_Information shown_.

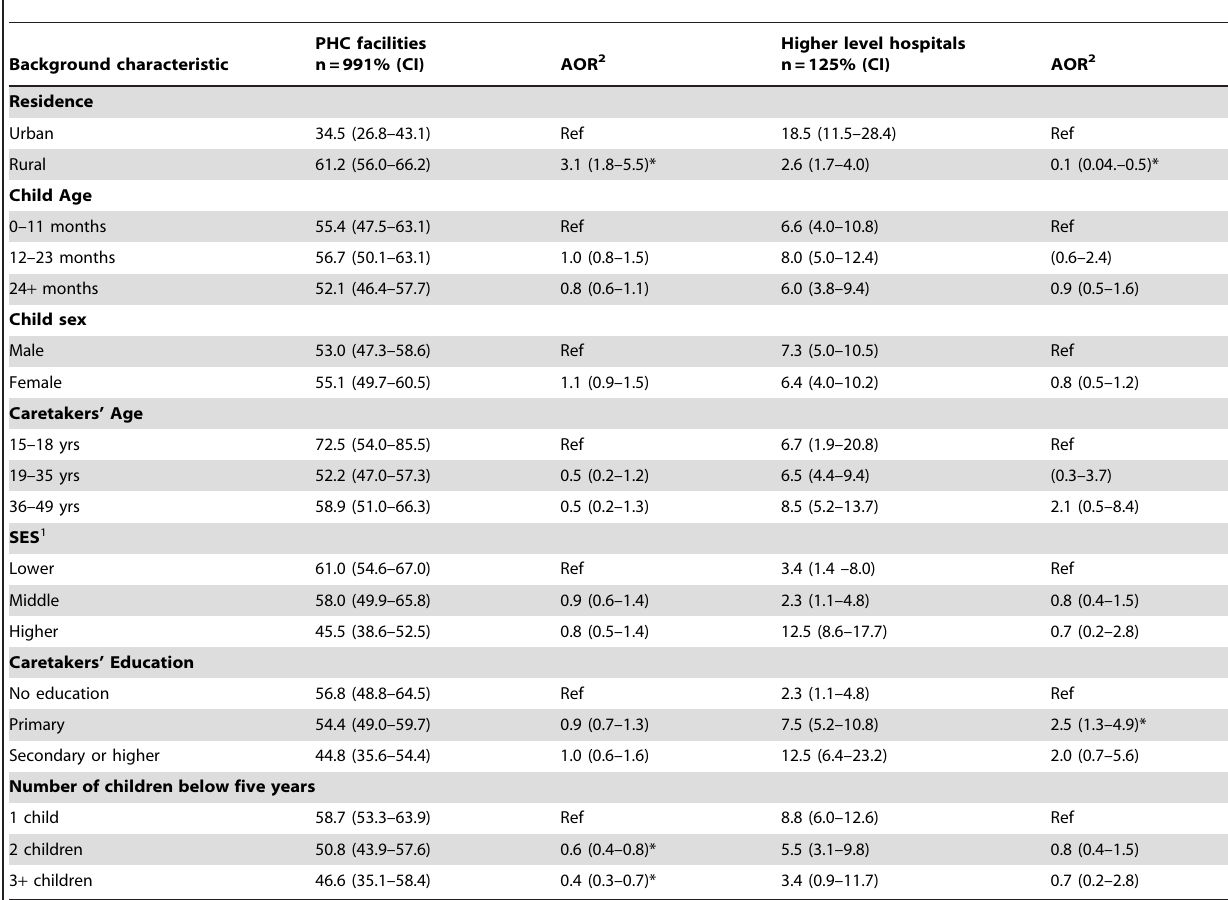
Table 4. Public facilities as the first option of care for fever and/or cough versus background characteristics.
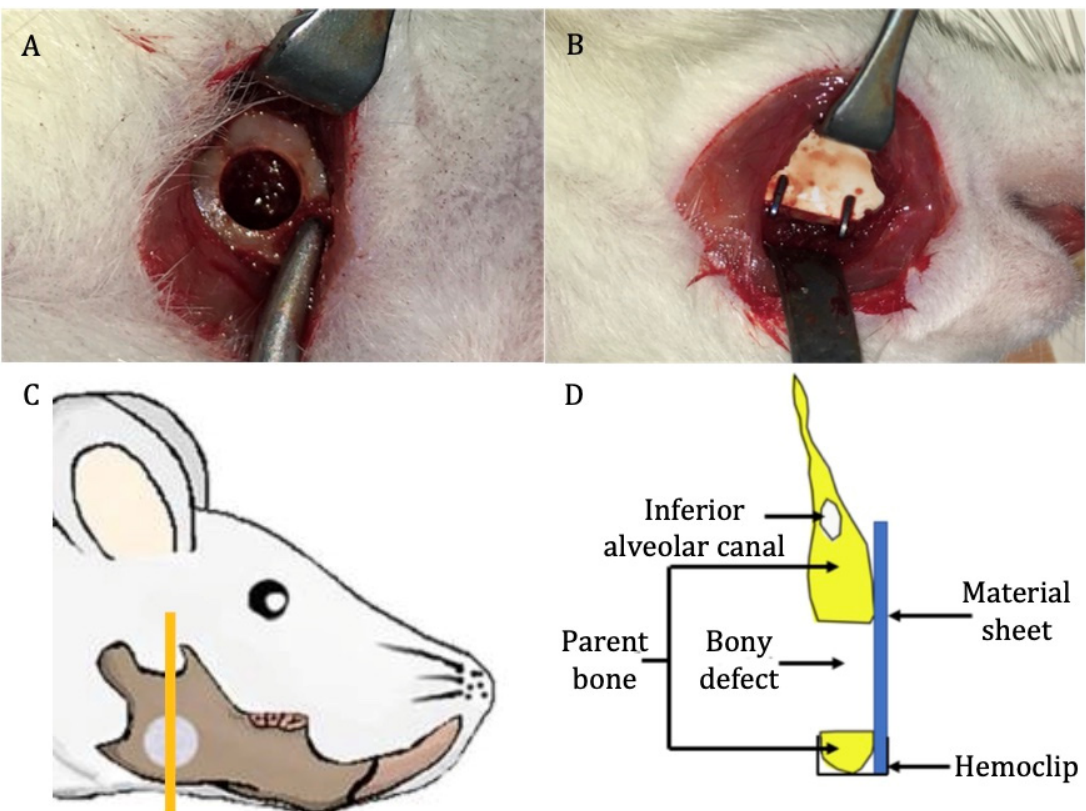
Figure 2. Surgical procedure. ( A ) Critical-size defect created at the mandibular angle on the right side. ( B ) Placement of reconstructive material. ( C ) Site of sample taken for analysis (the orange vertical line) (image modified from Sha et al. [18]). ( D ) Schematic coronal view of the specimen.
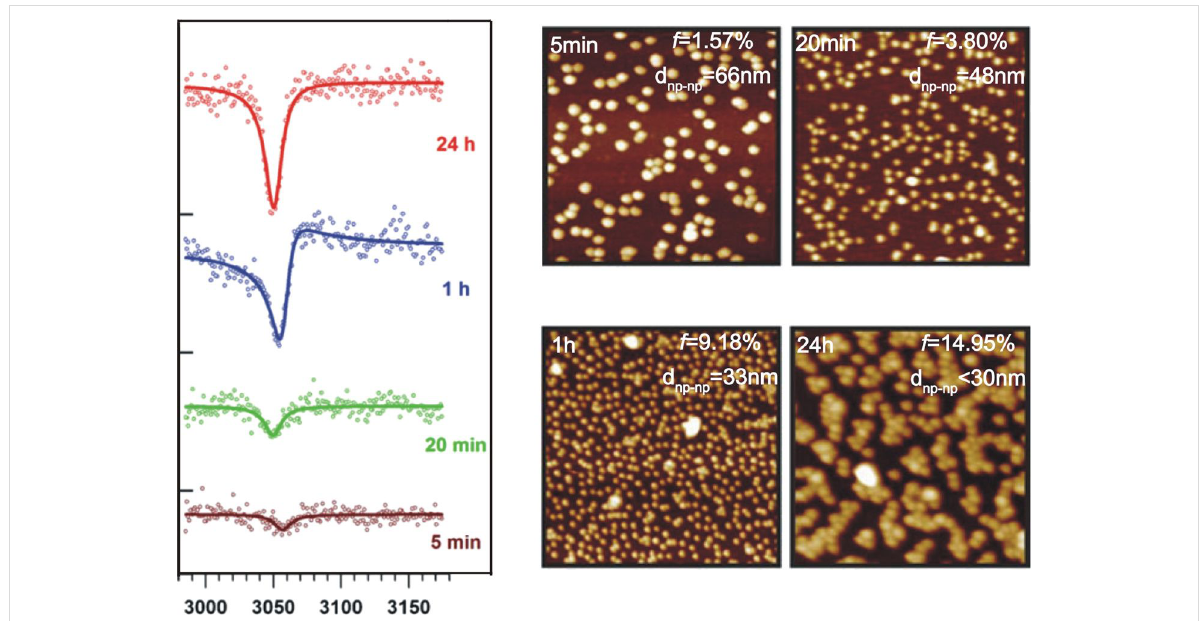
Figure 6: ( Left) SFG spectra of silicon substrate immersed in a colloidal solution of gold NPs (17 nm diameters) for increasing times and subse- quently functionalized with thiophenol. Depending on the immersion time, the NPs surface coverage ranged from 1.5 to 15%. (Right) Corresponding SEM images showing the progressive surface coverage with immersion time. Figure adapted with permission from [71], Copyright 2013 Springer, and from [72], Copyright 2012 Royal Society of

_What the exercise asks_.
Repeat all the material above exactly, apart from the pictures.

_Answer to this problem_.
Table 4. Public facilities as the first option of care for fever and/or cough versus background characteristics.
Figure 2. Surgical procedure. ( A ) Critical-size defect created at the mandibular angle on the right side. ( B ) Placement of reconstructive material. ( C ) Site of sample taken for analysis (the orange vertical line) (image modified from Sha et al. [18]). ( D ) Schematic coronal view of the specimen.
Figure 6: ( Left) SFG spectra of silicon substrate immersed in a colloidal solution of gold NPs (17 nm diameters) for increasing times and subse- quently functionalized with thiophenol. Depending on the immersion time, the NPs surface coverage ranged from 1.5 to 15%. (Right) Corresponding SEM images showing the progressive surface coverage with immersion time. Figure adapted with permission from [71], Copyright 2013 Springer, and from [72], Copyright 2012 Royal Society of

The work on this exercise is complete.